**WORK ITEM**
Output the records again verbatim.

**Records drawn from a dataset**

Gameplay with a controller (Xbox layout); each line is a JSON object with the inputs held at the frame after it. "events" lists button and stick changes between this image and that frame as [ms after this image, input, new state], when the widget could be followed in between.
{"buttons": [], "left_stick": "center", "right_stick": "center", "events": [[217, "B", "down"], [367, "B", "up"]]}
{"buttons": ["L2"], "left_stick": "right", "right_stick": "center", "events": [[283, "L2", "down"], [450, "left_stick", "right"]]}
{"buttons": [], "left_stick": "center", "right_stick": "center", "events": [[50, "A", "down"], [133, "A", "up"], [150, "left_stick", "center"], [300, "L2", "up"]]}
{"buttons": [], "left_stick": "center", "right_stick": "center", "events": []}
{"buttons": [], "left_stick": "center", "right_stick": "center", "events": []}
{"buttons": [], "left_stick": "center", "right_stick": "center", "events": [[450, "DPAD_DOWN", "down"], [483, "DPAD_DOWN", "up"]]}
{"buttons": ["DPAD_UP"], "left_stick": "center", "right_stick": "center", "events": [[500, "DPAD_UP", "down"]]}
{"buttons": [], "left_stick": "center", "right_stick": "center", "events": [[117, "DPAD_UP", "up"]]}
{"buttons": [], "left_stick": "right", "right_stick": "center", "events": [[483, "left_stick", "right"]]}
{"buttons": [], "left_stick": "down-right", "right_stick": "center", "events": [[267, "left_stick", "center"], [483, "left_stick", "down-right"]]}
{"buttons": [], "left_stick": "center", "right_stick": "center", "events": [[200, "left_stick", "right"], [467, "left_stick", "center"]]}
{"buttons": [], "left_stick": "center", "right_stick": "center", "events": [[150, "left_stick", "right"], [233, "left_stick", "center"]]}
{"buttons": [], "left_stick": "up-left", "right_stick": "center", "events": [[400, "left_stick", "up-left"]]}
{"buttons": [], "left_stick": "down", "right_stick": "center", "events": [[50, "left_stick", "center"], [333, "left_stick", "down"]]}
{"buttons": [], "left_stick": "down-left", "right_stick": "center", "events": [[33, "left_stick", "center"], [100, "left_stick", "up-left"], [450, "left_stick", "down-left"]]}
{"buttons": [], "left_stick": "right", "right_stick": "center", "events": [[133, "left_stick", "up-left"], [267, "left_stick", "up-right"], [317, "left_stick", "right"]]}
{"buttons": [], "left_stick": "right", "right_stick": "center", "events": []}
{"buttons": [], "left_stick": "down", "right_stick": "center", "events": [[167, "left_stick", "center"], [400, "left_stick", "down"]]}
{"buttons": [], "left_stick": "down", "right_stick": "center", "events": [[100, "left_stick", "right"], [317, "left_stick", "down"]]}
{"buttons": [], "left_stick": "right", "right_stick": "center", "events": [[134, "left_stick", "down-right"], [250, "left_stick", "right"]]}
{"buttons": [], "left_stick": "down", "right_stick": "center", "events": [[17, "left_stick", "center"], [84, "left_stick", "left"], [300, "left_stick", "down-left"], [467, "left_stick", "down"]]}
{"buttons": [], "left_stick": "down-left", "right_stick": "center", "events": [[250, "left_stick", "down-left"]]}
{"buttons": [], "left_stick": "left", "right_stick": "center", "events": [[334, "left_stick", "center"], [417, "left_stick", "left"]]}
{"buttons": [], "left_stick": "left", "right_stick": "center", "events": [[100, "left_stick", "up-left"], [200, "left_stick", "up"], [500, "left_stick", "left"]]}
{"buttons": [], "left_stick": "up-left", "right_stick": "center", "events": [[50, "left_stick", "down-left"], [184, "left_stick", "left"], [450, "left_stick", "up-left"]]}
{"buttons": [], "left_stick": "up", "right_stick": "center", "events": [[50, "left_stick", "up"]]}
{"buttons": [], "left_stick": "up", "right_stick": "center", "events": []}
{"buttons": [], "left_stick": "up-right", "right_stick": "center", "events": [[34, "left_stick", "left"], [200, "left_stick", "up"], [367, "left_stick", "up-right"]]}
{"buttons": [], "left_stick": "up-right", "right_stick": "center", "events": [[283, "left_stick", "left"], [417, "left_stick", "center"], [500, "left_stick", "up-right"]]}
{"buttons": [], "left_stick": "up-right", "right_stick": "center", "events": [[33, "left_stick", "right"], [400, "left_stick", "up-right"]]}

**RESULT OF THE EXERCISE**
Gameplay with a controller (Xbox layout); each line is a JSON object with the inputs held at the frame after it. "events" lists button and stick changes between this image and that frame as [ms after this image, input, new state], when the widget could be followed in between.
{"buttons": [], "left_stick": "center", "right_stick": "center", "events": [[217, "B", "down"], [367, "B", "up"]]}
{"buttons": ["L2"], "left_stick": "right", "right_stick": "center", "events": [[283, "L2", "down"], [450, "left_stick", "right"]]}
{"buttons": [], "left_stick": "center", "right_stick": "center", "events": [[50, "A", "down"], [133, "A", "up"], [150, "left_stick", "center"], [300, "L2", "up"]]}
{"buttons": [], "left_stick": "center", "right_stick": "center", "events": []}
{"buttons": [], "left_stick": "center", "right_stick": "center", "events": []}
{"buttons": [], "left_stick": "center", "right_stick": "center", "events": [[450, "DPAD_DOWN", "down"], [483, "DPAD_DOWN", "up"]]}
{"buttons": ["DPAD_UP"], "left_stick": "center", "right_stick": "center", "events": [[500, "DPAD_UP", "down"]]}
{"buttons": [], "left_stick": "center", "right_stick": "center", "events": [[117, "DPAD_UP", "up"]]}
{"buttons": [], "left_stick": "right", "right_stick": "center", "events": [[483, "left_stick", "right"]]}
{"buttons": [], "left_stick": "down-right", "right_stick": "center", "events": [[267, "left_stick", "center"], [483, "left_stick", "down-right"]]}
{"buttons": [], "left_stick": "center", "right_stick": "center", "events": [[200, "left_stick", "right"], [467, "left_stick", "center"]]}
{"buttons": [], "left_stick": "center", "right_stick": "center", "events": [[150, "left_stick", "right"], [233, "left_stick", "center"]]}
{"buttons": [], "left_stick": "up-left", "right_stick": "center", "events": [[400, "left_stick", "up-left"]]}
{"buttons": [], "left_stick": "down", "right_stick": "center", "events": [[50, "left_stick", "center"], [333, "left_stick", "down"]]}
{"buttons": [], "left_stick": "down-left", "right_stick": "center", "events": [[33, "left_stick", "center"], [100, "left_stick", "up-left"], [450, "left_stick", "down-left"]]}
{"buttons": [], "left_stick": "right", "right_stick": "center", "events": [[133, "left_stick", "up-left"], [267, "left_stick", "up-right"], [317, "left_stick", "right"]]}
{"buttons": [], "left_stick": "right", "right_stick": "center", "events": []}
{"buttons": [], "left_stick": "down", "right_stick": "center", "events": [[167, "left_stick", "center"], [400, "left_stick", "down"]]}
{"buttons": [], "left_stick": "down", "right_stick": "center", "events": [[100, "left_stick", "right"], [317, "left_stick", "down"]]}
{"buttons": [], "left_stick": "right", "right_stick": "center", "events": [[134, "left_stick", "down-right"], [250, "left_stick", "right"]]}
{"buttons": [], "left_stick": "down", "right_stick": "center", "events": [[17, "left_stick", "center"], [84, "left_stick", "left"], [300, "left_stick", "down-left"], [467, "left_stick", "down"]]}
{"buttons": [], "left_stick": "down-left", "right_stick": "center", "events": [[250, "left_stick", "down-left"]]}
{"buttons": [], "left_stick": "left", "right_stick": "center", "events": [[334, "left_stick", "center"], [417, "left_stick", "left"]]}
{"buttons": [], "left_stick": "left", "right_stick": "center", "events": [[100, "left_stick", "up-left"], [200, "left_stick", "up"], [500, "left_stick", "left"]]}
{"buttons": [], "left_stick": "up-left", "right_stick": "center", "events": [[50, "left_stick", "down-left"], [184, "left_stick", "left"], [450, "left_stick", "up-left"]]}
{"buttons": [], "left_stick": "up", "right_stick": "center", "events": [[50, "left_stick", "up"]]}
{"buttons": [], "left_stick": "up", "right_stick": "center", "events": []}
{"buttons": [], "left_stick": "up-right", "right_stick": "center", "events": [[34, "left_stick", "left"], [200, "left_stick", "up"], [367, "left_stick", "up-right"]]}
{"buttons": [], "left_stick": "up-right", "right_stick": "center", "events": [[283, "left_stick", "left"], [417, "left_stick", "center"], [500, "left_stick", "up-right"]]}
{"buttons": [], "left_stick": "up-right", "right_stick": "center", "events": [[33, "left_stick", "right"], [400, "left_stick", "up-right"]]}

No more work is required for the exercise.